Cualquier lector que viaje en subte estará seguramente aburrido de ver, sobre los artefactos para recargar la tarjeta SUBE, el cartelito: “No hay carga”. Desde ya, debe saber que el cartelito falsea la realidad: nunca hay ni deja de haber carga, ya que ese aparato no es una caja, una suerte de alcancía electrónica en la que alguien mete una equis cantidad de carga. Siempre hay carga; lo que no hay es la voluntad del boletero de darle carga a usted, pero no a usted por ser usted, sino a usted como ser humano, así, en general, como la presidenta habla de los sindicalistas. Y como para darle la razón, es fácil comprobar que el no darle carga a usted como ser humano no es una decisión individual del boletero, sino que es una decisión colectiva, de alguna instancia gremial, vaya uno a saber si de la UTA o del nuevo sindicato de empleados de subtes, pues todos los artefactos de recarga se quedan “sin carga” con asombrosa sincronización.
¿Y sabe usted por qué “no hay carga”?
–Porque el gobierno no pone aparatos para recargar la tarjeta y nos lo enchufa a nosotros –explicó el avispado trabajador al confundido preguntón, que de buena fe había indagado cómo funcionan esos artefactos–.Y el convenio dice que nosotros tenemos que vender los boletos de metrovías, así que los SUBE los cargamos, si queremos. Venga de 4 a 9 que se la cargo sin ningún problema.
–Es cierto –dijo el preguntón– que lo de la tarjeta SUBE se hizo muy a la bartola y que no hay kioscos en que se pueda recargar, así como uno recarga los celulares, ¿pero a ustedes los hacen trabajar más tiempo?
–No, pero el convenio dice que tenemos que vender boletos para Metrovías, no trabajar para el gobierno.
–¿Usted trabaja para alguna empresa de transportes de colectivos?
El avispado trabajador pareció ir perdiendo la paciencia.
–¿Por qué? –dijo de mala manera.
–Porque la tarjeta SUBEe es para subsidiar a los pasajeros, así que hay muchas empresas de colectivos tirando la bronca porque se quedan sin el curro de la reventa del gas oil subsidiado y sabotean la tarjeta.
–¿Y a mí qué me importa?
–Uno de los sabotajes es que no haya “carga”

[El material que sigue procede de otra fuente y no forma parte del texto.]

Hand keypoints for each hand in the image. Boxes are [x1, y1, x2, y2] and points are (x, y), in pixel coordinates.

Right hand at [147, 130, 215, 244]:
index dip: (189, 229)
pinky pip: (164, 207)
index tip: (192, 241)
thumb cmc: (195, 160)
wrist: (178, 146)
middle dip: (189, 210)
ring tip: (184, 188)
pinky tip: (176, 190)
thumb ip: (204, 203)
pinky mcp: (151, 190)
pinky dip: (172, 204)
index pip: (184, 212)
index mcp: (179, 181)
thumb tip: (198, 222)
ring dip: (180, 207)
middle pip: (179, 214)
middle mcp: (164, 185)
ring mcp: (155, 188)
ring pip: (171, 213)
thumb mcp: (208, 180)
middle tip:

–Que el gobierno ponga las máquinas para cargar tarjetas y no nos joda a nosotros.
–Se imaginará –apuntó el preguntón– que si hubiera kioscos donde se pudiera recargar la tarjeta, nadie vendría a cargarlas acá, que hay que bajar la escalera y encima hacer cola justo cuando viene el subte.
–Mejor.
–Pero hay más gente que usa tarjeta que la que compra boletos.
El avispado trabajador asintió.
–Y medida que pase el tiempo los que saquen boletos serán menos –insistió el preguntón–, porque es más cómodo y práctico recargar la tarjeta.
–El convenio dice que tengo que vender boletos de Metrovías.
–Pero se dará cuenta de que si cada vez más gente usa la tarjeta, muy poquitos comprarán el boleto.
El avispado trabajador se alzó de hombros.
–¿Y usted cree que Metrovías le va a seguir pagando el sueldo para vender veinte o treinta tarjetas? Pondrán una máquina para vender tarjetas y listo.
–No sé. El convenio dice que tengo que vender tarjetas de metrovías. La tarjeta SUBE la recargo si quiero.
–Mejor que quiera, porque si le sacan el aparato para la recarga y vende diez boletos por día, lo van a rajar. Imagínese cómo va a temblar Macri cuando hagan paro: si no le importa un carajo. Y no sé de qué otra cosa puede laburar un boletero de subte.
–Recargar la tarjeta no es mi trabajo.
Fue entonces que el preguntón no tuvo mejor ocurrencia que comentarle al avispado trabajador la historia de la pintura de la escuela holandesa del siglo XVI. Y prueba de que la estupidez conduce al hombre a la ruina es que el preguntón tuvo que ser protegido de las justas iras de los trabajadores de Metrovías por un agente de la Policía Federal, de los que todavía custodian las estaciones de subte.